Ich war enttäuscht von Sully und hatte wütend reagiert. Mit meinen Worten hatte ich ihm absichtlich vor den Kopf gestoßen und war dann einfach gegangen. Dabei hätte ich einfach mit ihm reden müssen, vernünftig und ruhig.

Mir entfuhr ein Seufzen.

»Dad!«, rief ich quer durchs Haus und bekam postwendend vom oberen Geschoss eine Antwort.

»Ja, Beanie?« Er trat aus dem Schlafzimmer, stopfte sich noch sein Hemd in die Hose und blieb am Treppenabsatz stehen. Ich lächelte.

»Ich bin weg.«

Er nickte und rief ein Pass-auf-dich-auf, bevor ich mir meinen Rucksack schnappte und mir auf den Rücken zog. Ich drückte Buttons noch einen Kuss auf den Kopf, streichelte ihm kurz durch sein Fell und gab ihm einen Klaps auf den Hintern, damit er sich von der Tür wegbewegte. Er drehte sich um die eigene Achse und ich schlüpfte durch die Haustür nach draußen, ehe er sich durch den Türspalt quetschen konnte.

Ein Motorengeräusch drang an meine Ohren. Überrascht drehte ich mich um und erkannte Sullys Wagen, der vor der Veranda hielt. Ich presste die Lippen zusammen und zog die Tür fest hinter mir zu, bevor ich auf ihn zulief. Er kurbelte das Fenster herunter und lehnte sich ein Stück heraus.

»Hey«, begrüßte er mich und lächelte mich zögerlich an.

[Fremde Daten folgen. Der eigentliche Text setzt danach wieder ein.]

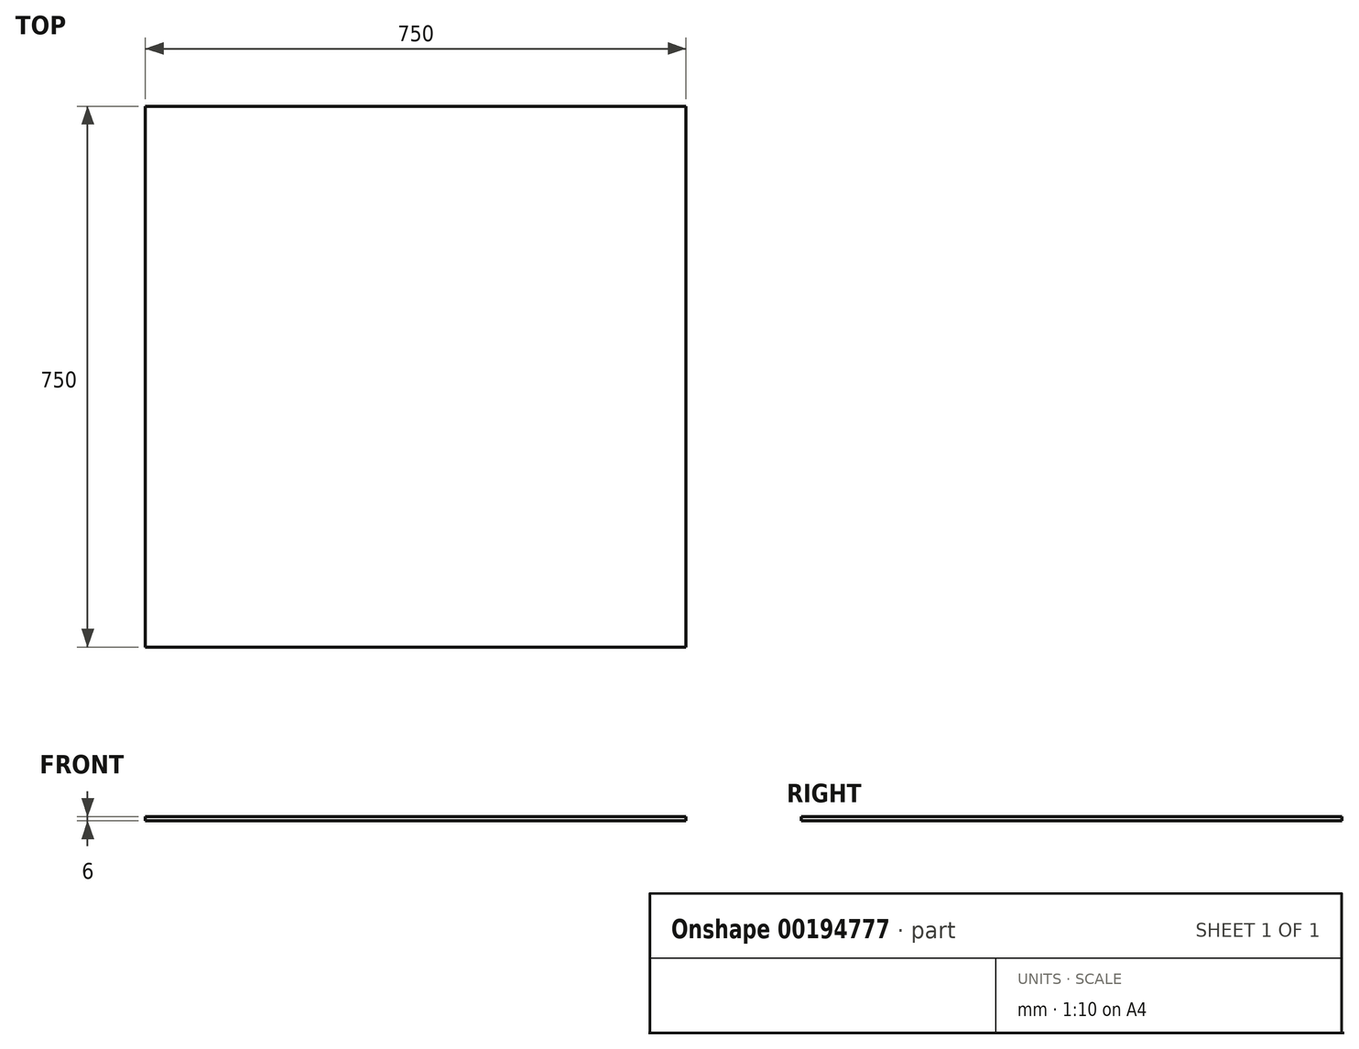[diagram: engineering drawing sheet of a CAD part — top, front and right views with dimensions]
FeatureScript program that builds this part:
annotation { "Feature Type Name" : "Feature", "Feature Type Description" : "" }
export const myFeature = defineFeature(function(context is Context, id is Id, definition is map)
    precondition{}
    {
        {
            var Q0;
            Q0=qCreatedBy(makeId("Top.planeOp"),FACE);
            var sketch = newSketch(context, id + "F0", { "sketchPlane" : qUnion([Q0])});
            skLineSegment(sketch, "E0.bottom", {"start": v(-375, 375) * mm, "end": v(375, 375) * mm});
            skLineSegment(sketch, "E0.top", {"start": v(-375, -375) * mm, "end": v(375, -375) * mm});
            skLineSegment(sketch, "E0.left", {"start": v(-375, 375) * mm, "end": v(-375, -375) * mm});
            skLineSegment(sketch, "E0.right", {"start": v(375, 375) * mm, "end": v(375, -375) * mm});
            skPoint(sketch, "E0.middle", {"position": v(0, 0) * mm});
            skSolve(sketch);
        }
        {
            var Q0;
            Q0 = qSketchRegion(id + "F0", true);
            extrude(context, id + "F1", {"entities" : qUnion([Q0]), "depth" : 6 * mm});
        }
        {
            var Q0;
            Q0=makeQuery(id+"F1.opExtrude","CAP_FACE",FACE,{"disambiguationData":[OSD([sQuery(id+"F0.wireOp",EDGE,"E0.bottom"),sQuery(id+"F0.wireOp",EDGE,"E0.top"),sQuery(id+"F0.wireOp",EDGE,"E0.left"),sQuery(id+"F0.wireOp",EDGE,"E0.right")])],"isStart":false});
            var sketch = newSketch(context, id + "F2", { "sketchPlane" : qUnion([Q0])});
            skLineSegment(sketch, "E1.bottom", {"start": v(-90, 90) * mm, "end": v(90, 90) * mm});
            skLineSegment(sketch, "E1.top", {"start": v(-90, -90) * mm, "end": v(90, -90) * mm});
            skLineSegment(sketch, "E1.left", {"start": v(-90, 90) * mm, "end": v(-90, -90) * mm});
            skLineSegment(sketch, "E1.right", {"start": v(90, 90) * mm, "end": v(90, -90) * mm});
            skPoint(sketch, "E1.middle", {"position": v(0, 0) * mm});
            skSolve(sketch);
        }
        {
            var Q0;
            Q0=makeQuery(id+"F2.imprint","IMPRINT",FACE,{"disambiguationData":[TD([[makeQuery(id+"F2.imprint","IMPRINT",EDGE,{"derivedFrom":sQuery(id+"F2.wireOp",EDGE,"E1.bottom")}),-1.0]])]});
            extrude(context, id + "F3", {"entities" : qUnion([Q0]), "operationType" : NewBodyOperationType.REMOVE, "oppositeDirection" : true, "depth" : 25 * mm});
        }
        {
            var Q0;
            Q0=makeQuery(id+"F1.opExtrude","CAP_FACE",FACE,{"disambiguationData":[OSD([sQuery(id+"F0.wireOp",EDGE,"E0.bottom"),sQuery(id+"F0.wireOp",EDGE,"E0.top"),sQuery(id+"F0.wireOp",EDGE,"E0.left"),sQuery(id+"F0.wireOp",EDGE,"E0.right")])],"isStart":false});
            var sketch = newSketch(context, id + "F4", { "sketchPlane" : qUnion([Q0])});
            skLineSegment(sketch, "E2.bottom", {"start": v(90, 90) * mm, "end": v(-90, 90) * mm});
            skLineSegment(sketch, "E2.top", {"start": v(90, -90) * mm, "end": v(-90, -90) * mm});
            skLineSegment(sketch, "E2.left", {"start": v(90, 90) * mm, "end": v(90, -90) * mm});
            skLineSegment(sketch, "E2.right", {"start": v(-90, 90) * mm, "end": v(-90, -90) * mm});
            skSolve(sketch);
        }
        {
            var Q0;
            Q0 = qSketchRegion(id + "F4", true);
            extrude(context, id + "F5", {"entities" : qUnion([Q0]), "operationType" : NewBodyOperationType.ADD, "oppositeDirection" : true, "depth" : 6 * mm, "hasSecondDirection" : true, "secondDirectionOppositeDirection" : true, "secondDirectionDepth" : 0.01 * mm});
        }
    });
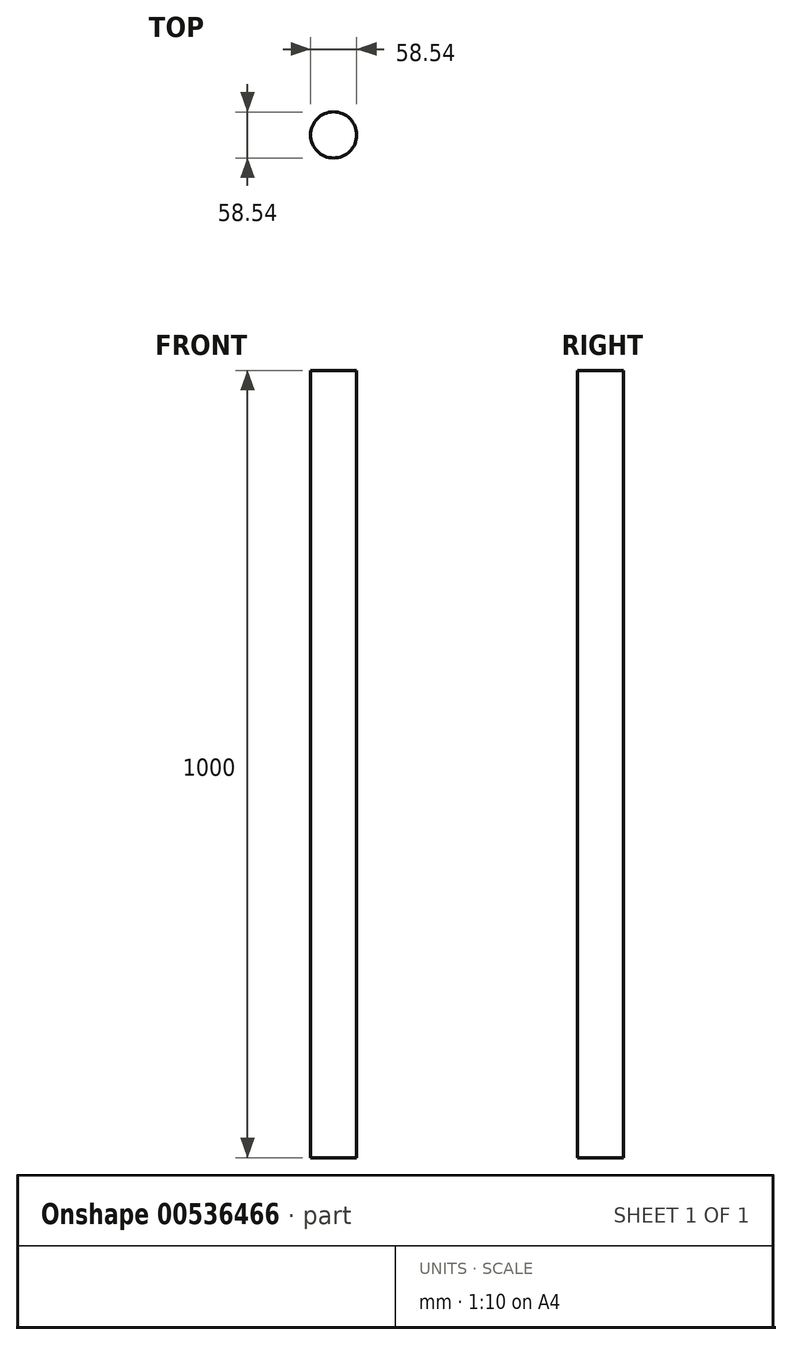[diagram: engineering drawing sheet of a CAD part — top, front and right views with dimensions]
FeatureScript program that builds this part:
annotation { "Feature Type Name" : "Feature", "Feature Type Description" : "" }
export const myFeature = defineFeature(function(context is Context, id is Id, definition is map)
    precondition{}
    {
        {
            var Q0;
            Q0=qCreatedBy(makeId("Top.planeOp"),FACE);
            var sketch = newSketch(context, id + "F0", { "sketchPlane" : qUnion([Q0])});
            skCircle(sketch, "E0", {"center": v(0, 0) * mm, "radius": 29.27 * mm});
            skSolve(sketch);
        }
        {
            var Q0;
            Q0 = qSketchRegion(id + "F0", true);
            extrude(context, id + "F1", {"entities" : qUnion([Q0]), "depth" : 1000 * mm, "offsetDistance" : 25 * mm});
        }
    });
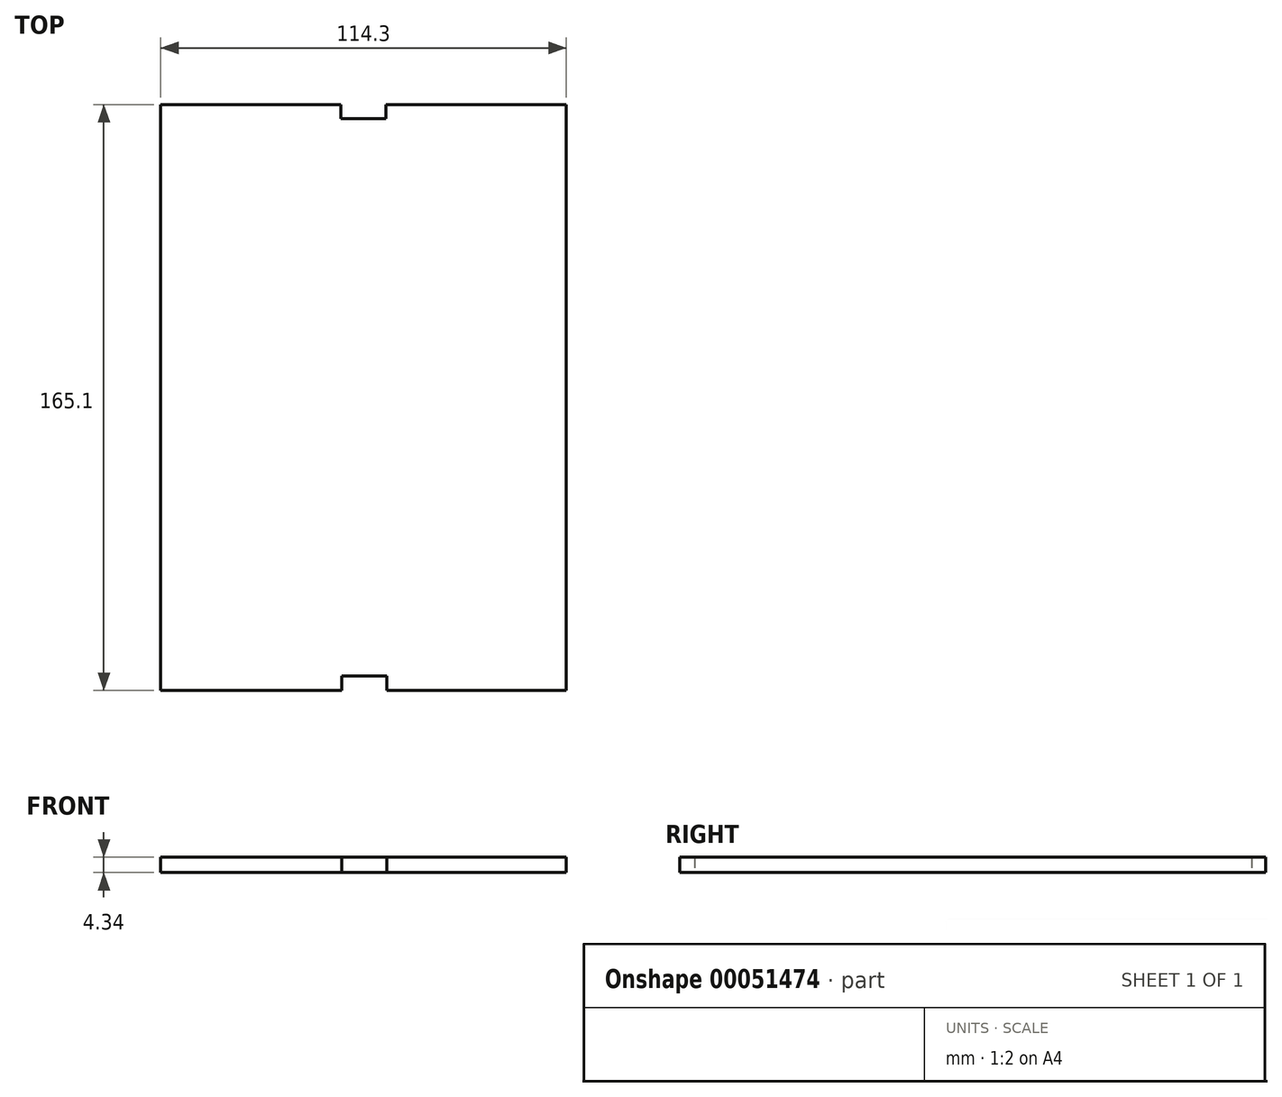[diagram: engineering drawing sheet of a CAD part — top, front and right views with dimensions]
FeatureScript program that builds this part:
annotation { "Feature Type Name" : "Feature", "Feature Type Description" : "" }
export const myFeature = defineFeature(function(context is Context, id is Id, definition is map)
    precondition{}
    {
        {
            var Q0;
            Q0=qCreatedBy(makeId("Top.planeOp"),FACE);
            var sketch = newSketch(context, id + "F0", { "sketchPlane" : qUnion([Q0])});
            skLineSegment(sketch, "E0.bottom", {"start": v(-56.26, 135.4) * mm, "end": v(58.04, 135.4) * mm});
            skLineSegment(sketch, "E0.top", {"start": v(-56.26, -29.7) * mm, "end": v(58.04, -29.7) * mm});
            skLineSegment(sketch, "E0.left", {"start": v(-56.26, 135.4) * mm, "end": v(-56.26, -29.7) * mm});
            skLineSegment(sketch, "E0.right", {"start": v(58.04, 135.4) * mm, "end": v(58.04, -29.7) * mm});
            skSolve(sketch);
        }
        {
            var Q0;
            Q0 = qSketchRegion(id + "F0", true);
            extrude(context, id + "F1", {"entities" : qUnion([Q0]), "depth" : 4.34 * mm});
        }
        {
            var Q0;
            Q0=qCreatedBy(makeId("Top.planeOp"),FACE);
            var sketch = newSketch(context, id + "F2", { "sketchPlane" : qUnion([Q0])});
            skLineSegment(sketch, "E1.0", {"start": v(-5.46, 135.4) * mm, "end": v(-5.46, -29.37) * mm, "construction": true});
            skLineSegment(sketch, "E2", {"start": v(-57.24, 53.01) * mm, "end": v(58.42, 53.01) * mm, "construction": true});
            skPoint(sketch, "E2.startSnap0", {"position": v(-5.46, 53.01) * mm});
            skPoint(sketch, "E3.orphan", {"position": v(7.24, 131.05) * mm});
            skPoint(sketch, "E4.MirrorCS.start.orphan", {"position": v(-5.46, 131.05) * mm});
            skPoint(sketch, "E5.orphan", {"position": v(-5.46, 135.4) * mm});
            skPoint(sketch, "E6.MirrorCS.end.orphan", {"position": v(7.24, 135.4) * mm});
            skPoint(sketch, "E7.end.orphan", {"position": v(7.24, -25.02) * mm});
            skPoint(sketch, "E8.left.end.orphan", {"position": v(-5.46, -25.02) * mm});
            skLineSegment(sketch, "E9.left", {"start": v(-5.46, 131.05) * mm, "end": v(-5.46, 135.4) * mm});
            skLineSegment(sketch, "E9.right", {"start": v(7.24, 131.05) * mm, "end": v(7.24, 135.4) * mm});
            skPoint(sketch, "E10.orphan", {"position": v(7.24, -29.37) * mm});
            skPoint(sketch, "E11.start.orphan", {"position": v(0.89, 135.4) * mm});
            skPoint(sketch, "E12.trimOffspring.end.orphan", {"position": v(0.89, -29.37) * mm});
            skSolve(sketch);
        }
        {
            var Q0;
            Q0=qCreatedBy(makeId("Top.planeOp"),FACE);
            var sketch = newSketch(context, id + "F3", { "sketchPlane" : qUnion([Q0])});
            skLineSegment(sketch, "E13.top", {"start": v(-5.18, 131.6) * mm, "end": v(7.52, 131.6) * mm});
            skLineSegment(sketch, "E13.left", {"start": v(-5.18, 135.95) * mm, "end": v(-5.18, 131.6) * mm});
            skLineSegment(sketch, "E13.right", {"start": v(7.52, 135.95) * mm, "end": v(7.52, 131.6) * mm});
            skLineSegment(sketch, "E14.MirrorCS", {"start": v(-5.18, -29.92) * mm, "end": v(7.52, -29.92) * mm});
            skLineSegment(sketch, "E15.MirrorCS", {"start": v(-5.18, -29.92) * mm, "end": v(-5.18, -25.58) * mm});
            skLineSegment(sketch, "E16.MirrorCS", {"start": v(7.52, -29.92) * mm, "end": v(7.52, -25.58) * mm});
            skLineSegment(sketch, "E17.MirrorCS", {"start": v(-5.18, -25.58) * mm, "end": v(7.52, -25.58) * mm});
            skSolve(sketch);
        }
        {
            var Q0;
            Q0 = qSketchRegion(id + "F3", true);
            extrude(context, id + "F4", {"entities" : qUnion([Q0]), "operationType" : NewBodyOperationType.REMOVE, "endBound" : BoundingType.THROUGH_ALL, "depth" : 4.34 * mm});
        }
        {
            var Q0;
            Q0=qCreatedBy(makeId("Top.planeOp"),FACE);
            var sketch = newSketch(context, id + "F5", { "sketchPlane" : qUnion([Q0])});
            skLineSegment(sketch, "E18.bottom", {"start": v(-5.45, 135.77) * mm, "end": v(7.25, 135.77) * mm});
            skLineSegment(sketch, "E18.top", {"start": v(-5.45, 131.43) * mm, "end": v(7.25, 131.43) * mm});
            skLineSegment(sketch, "E18.left", {"start": v(-5.45, 135.77) * mm, "end": v(-5.45, 131.43) * mm});
            skLineSegment(sketch, "E18.right", {"start": v(7.25, 135.77) * mm, "end": v(7.25, 131.43) * mm});
            skLineSegment(sketch, "E19", {"start": v(0, -29.45) * mm, "end": v(0, 143.66) * mm, "construction": true});
            skSolve(sketch);
        }
        {
            var Q0;
            Q0 = qSketchRegion(id + "F5", true);
            extrude(context, id + "F6", {"entities" : qUnion([Q0]), "operationType" : NewBodyOperationType.REMOVE, "endBound" : BoundingType.THROUGH_ALL, "depth" : 25.4 * mm});
        }
    });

Ich erwiderte es nicht.

»Kann ich dich zur Schule fahren? Ich möchte mit dir reden.«

Ich zögerte. Dabei wusste ich genau, dass ich Sullys Bitte nicht abschlagen konnte. Wenn er reden wollte, hatte ich kein Problem damit. Die Frage war nur, ob er das sagen würde, was ich auch gerne von ihm hören wollte.

Bevor ich begriff was ich tat, nickte ich bereits und lief um den Wagen herum, um auf der Beifahrerseite einzusteigen. Sully öffnete die Tür und hielt sie von innen auf bis ich sie selbst zu greifen bekam. Ich zog sie hinter mir zu und Sully fuhr los.

»Also?«, brach ich das Schweigen und sah zu Sully, als wir nach rechts abbogen und den Feldweg verließen.

»Es tut mir leid, Harper.« Er blickte mich an und ich vergaß sofort, warum ich sauer auf ihn gewesen war. In seinem Blick lag etwas Flehendes, etwas Kleines und stark Verletztes. Es ließ mich schlucken.

»Es war nicht okay, dass ich dich angefahren habe und deine Angst vor dem Eis runtergespielt habe. Ich kann nicht gut damit umgehen, wenn mich jemand...« Er seufzte. »Wenn mich jemand auf meine Eltern anspricht. Ich seh dann immer rot.«

Ich ließ meinen Kopf gegen die Rückenlehne fallen. Mein Blick lag unverändert auf Sully und saugte jedes Detail von ihm in sich auf. Er fuhr sich durch seine zerzausten Haare, stieß einen Seufzer aus und kratzte sich im Nacken. Es war beinah in der Luft zu schmecken, wie verzweifelt er war. Wie sehr er sich selbst hasste für das, was er mir nicht sagen konnte.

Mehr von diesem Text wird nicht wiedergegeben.